Ya me dirán qué miedo existe en ir a otro país. Los que apenas hemos tenido oportunidad de dominar otros idiomas, ante la sorpresa de muchos, estamos escandalizados cuando se habla de la emigración como una desgracia. El mundo es global y no nos tendríamos que quedar sentados esperando que el político de turno mantenga una fábrica, como ha pasado en Barcelona con Nissan. Debemos pensar en las oportunidades que hay fuera de nuestras fronteras. El espejo en el que se tienen que mirar las generaciones futuras no es el de quienes no se han esforzado nunca. Como los ministros Montoro o Báñez, entre otros. Si son ellos los ejemplos, no vamos bien. Este, es un problema social grave.

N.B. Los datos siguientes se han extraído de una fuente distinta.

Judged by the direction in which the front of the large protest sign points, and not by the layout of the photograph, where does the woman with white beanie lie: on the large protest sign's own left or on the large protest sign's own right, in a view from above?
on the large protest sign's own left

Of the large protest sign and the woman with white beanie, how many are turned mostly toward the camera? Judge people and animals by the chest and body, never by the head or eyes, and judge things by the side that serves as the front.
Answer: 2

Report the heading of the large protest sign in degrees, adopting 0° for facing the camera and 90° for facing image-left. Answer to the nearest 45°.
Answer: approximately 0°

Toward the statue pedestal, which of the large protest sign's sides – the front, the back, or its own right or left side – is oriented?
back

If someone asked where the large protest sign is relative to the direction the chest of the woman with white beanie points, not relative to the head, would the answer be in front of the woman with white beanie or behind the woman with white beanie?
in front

Esta realidad en Catalunya es aún mayor, como alguna vez he apuntado. La sintetizo en una frase: “Nacido de Diagonal para arriba”. Estamos en manos de gente que parte de conceptos antiguos y que, en mi caso, me tildan de empresario pero nunca entenderían porque simplifico tanto las cosas. Me convierten en un mal empresario porque nunca lo ven, nunca le piden nada y nunca llama. Un tipo bien ingenuo, dicen.
Pero estos malos empresarios, menos advenedizos con el poder, son los que acaban haciendo algo tan simple como ser felices. No se equivoquen, al final, la vida es muy simple. Unos son felices y otros no. Unos viven y otros sobreviven. Unos ganan millones, llegan a los 50 años pero se dan cuenta que su vida sólo ha sido una cadena de esclavitudes.
Como verán, soy muy ingenuo. Tanto, que me permite decir, escribir, criticar, abroncar o, simplemente, opinar sobre cualquier tema con la libertad de crear o querer crear una polémica al día. Puede parecer una diatriba extraña, pero si ser empresario es tener reuniones eternas, estar colgado del teléfono y una agenda llena de comidas y cenas, mejor me olviden. Yo no soy así. Si, por lo contrario, ser empresario es tener una vida social excelente, una disposición y exposición al sistema diario, quizás también me he equivocado de trabajo o de época. En el fondo, prefiero ser ese mal empresario que muchos tenemos dentro.